Imagine Dragons lead singer Dan Reynolds discusses living with spondylitis with AS Advocate and Spoonie Chats creator Dawn Gibson.

 

Video Transcript

Dan: Welcome to this AS Life Live, which brings together people with AS to share our stories and inspire each other to live our best lives. I’ve had the chance to meet so many amazing, inspiring people with AS, and today is no different. I’m about to meet Dawn Gibson, who hosts weekly Twitter chats called Spoonie Chat to share AS information with others in our community, and to talk about a common issue that many people with AS, including myself, have: getting good sleep, and the AS-related painsomnia that keeps many of us awake. Along with spreading awareness of AS, I’ve heard that Dawn has some really cool hobbies, which she uses to help relax and cope with her sleep issues. Hopefully, she’ll be able to teach me a thing or two. Let’s go meet Dawn.

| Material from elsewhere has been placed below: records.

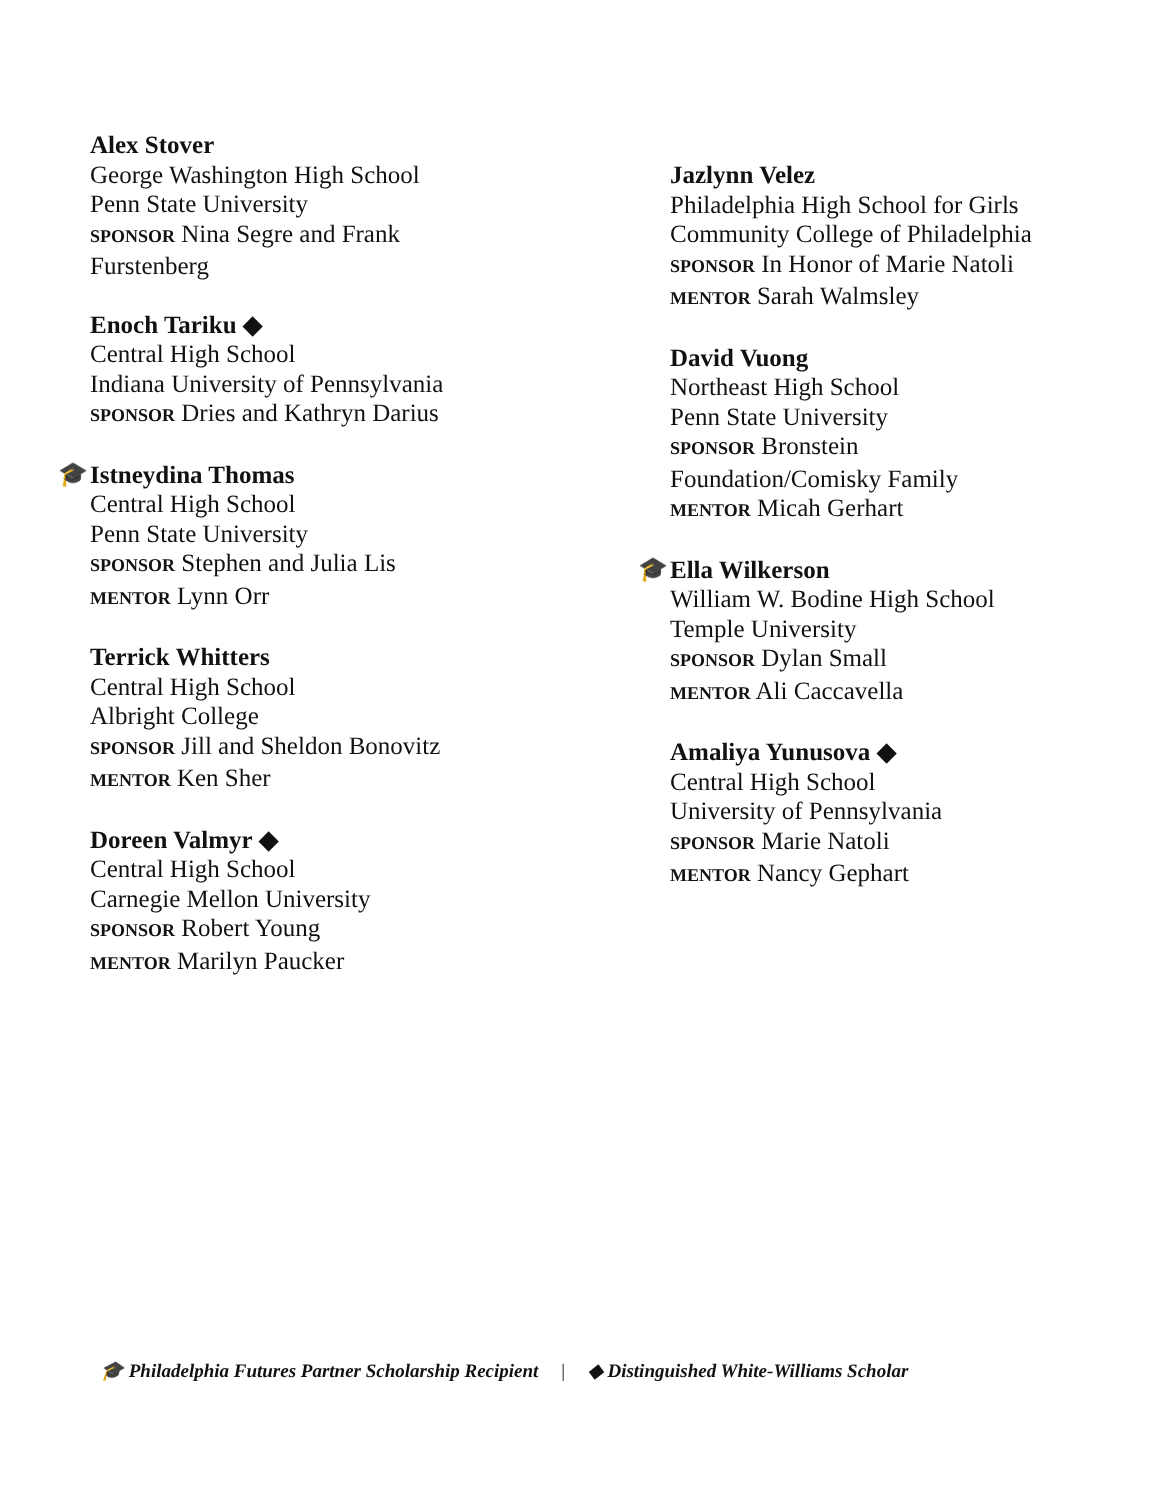Alex Stover
George Washington High School
Penn State University
SPONSOR Nina Segre and Frank
Furstenberg
Enoch Tariku ◆
Central High School
Indiana University of Pennsylvania
SPONSOR Dries and Kathryn Darius
🎓
Istneydina Thomas
Central High School
Penn State University
SPONSOR Stephen and Julia Lis
MENTOR Lynn Orr
Terrick Whitters
Central High School
Albright College
SPONSOR Jill and Sheldon Bonovitz
MENTOR Ken Sher
Doreen Valmyr ◆
Central High School
Carnegie Mellon University
SPONSOR Robert Young
MENTOR Marilyn Paucker
Jazlynn Velez
Philadelphia High School for Girls
Community College of Philadelphia
SPONSOR In Honor of Marie Natoli
MENTOR Sarah Walmsley
David Vuong
Northeast High School
Penn State University
SPONSOR Bronstein
Foundation/Comisky Family
MENTOR Micah Gerhart
🎓
Ella Wilkerson
William W. Bodine High School
Temple University
SPONSOR Dylan Small
MENTOR Ali Caccavella
Amaliya Yunusova ◆
Central High School
University of Pennsylvania
SPONSOR Marie Natoli
MENTOR Nancy Gephart
🎓 Philadelphia Futures Partner Scholarship Recipient | ◆ Distinguished White-Williams Scholar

Dan: Hey Dawn, How are you?

Dawn: Great. How are you doing?

Dan: Great. Great to meet you, have a seat.

Dawn: Thank you.

Dan: So, tell me a little bit about yourself.

Dawn: I am from Detroit. I am, uh, big into Twitter and other forms of social media.

Dan: Nice.

Dawn: I enjoy gardening and, uh, baseball.
I write blog posts for my weekly Twitter chat, and then I do, um, fiction writing.

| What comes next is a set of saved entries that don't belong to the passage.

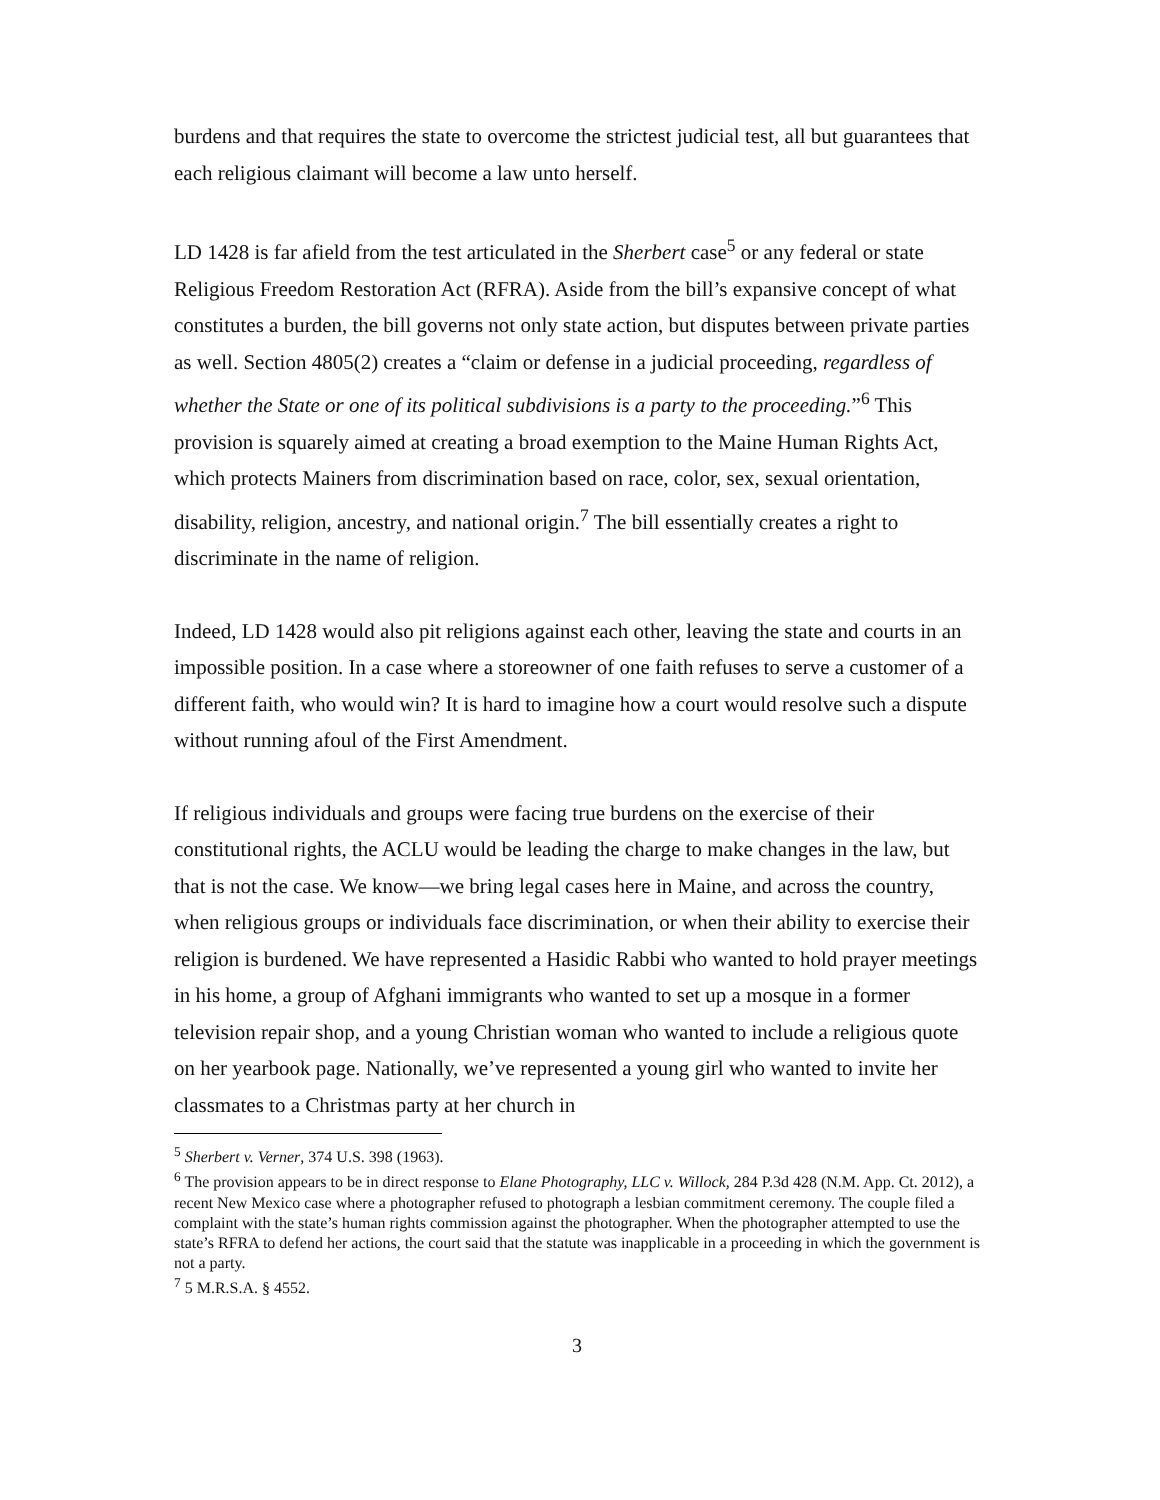burdens and that requires the state to overcome the strictest judicial test, all but guarantees that each religious claimant will become a law unto herself.
LD 1428 is far afield from the test articulated in the Sherbert case<sup>5</sup> or any federal or state Religious Freedom Restoration Act (RFRA). Aside from the bill’s expansive concept of what constitutes a burden, the bill governs not only state action, but disputes between private parties as well. Section 4805(2) creates a “claim or defense in a judicial proceeding, regardless of whether the State or one of its political subdivisions is a party to the proceeding.”<sup>6</sup> This provision is squarely aimed at creating a broad exemption to the Maine Human Rights Act, which protects Mainers from discrimination based on race, color, sex, sexual orientation, disability, religion, ancestry, and national origin.<sup>7</sup> The bill essentially creates a right to discriminate in the name of religion.
Indeed, LD 1428 would also pit religions against each other, leaving the state and courts in an impossible position. In a case where a storeowner of one faith refuses to serve a customer of a different faith, who would win? It is hard to imagine how a court would resolve such a dispute without running afoul of the First Amendment.
If religious individuals and groups were facing true burdens on the exercise of their constitutional rights, the ACLU would be leading the charge to make changes in the law, but that is not the case. We know—we bring legal cases here in Maine, and across the country, when religious groups or individuals face discrimination, or when their ability to exercise their religion is burdened. We have represented a Hasidic Rabbi who wanted to hold prayer meetings in his home, a group of Afghani immigrants who wanted to set up a mosque in a former television repair shop, and a young Christian woman who wanted to include a religious quote on her yearbook page. Nationally, we’ve represented a young girl who wanted to invite her classmates to a Christmas party at her church in
<sup>5</sup> Sherbert v. Verner, 374 U.S. 398 (1963).
<sup>6</sup> The provision appears to be in direct response to Elane Photography, LLC v. Willock, 284 P.3d 428 (N.M. App. Ct. 2012), a recent New Mexico case where a photographer refused to photograph a lesbian commitment ceremony. The couple filed a complaint with the state’s human rights commission against the photographer. When the photographer attempted to use the state’s RFRA to defend her actions, the court said that the statute was inapplicable in a proceeding in which the government is not a party.
<sup>7</sup> 5 M.R.S.A. § 4552.
3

Dan: So, tell me a little about Spoonie Chat.

Dawn: Spoonie Chat is intended to be a self-care and community organizing chat.

Dan: So, tell me the first time that you can remember having any symptoms of AS.

Dawn: It was in fall of 2001. You know those spoons, I guess you use them for grapefruit, that it’s like serrated on one side.

Dan: Yeah, they are kind of pointy.

Dawn: Right, It felt like someone was taking that and dragging it across my hip. And then I started to get some, um, fatigue and muscle weakness. I went to my doctor and She said, I’m thinking it’s possible that maybe your body’s just trying to clear a virus, or you have an exercise injury. It’s possible you’ll get better, but it’s also possible that this is the beginning of a chronic illness. So we repeated a bunch of tests, and I just kept getting sicker.

Dan: Right

Dawn: It took about six months, and she said, you need to see a rheumatologist… It was about a year from the onset of symptoms that I was diagnosed.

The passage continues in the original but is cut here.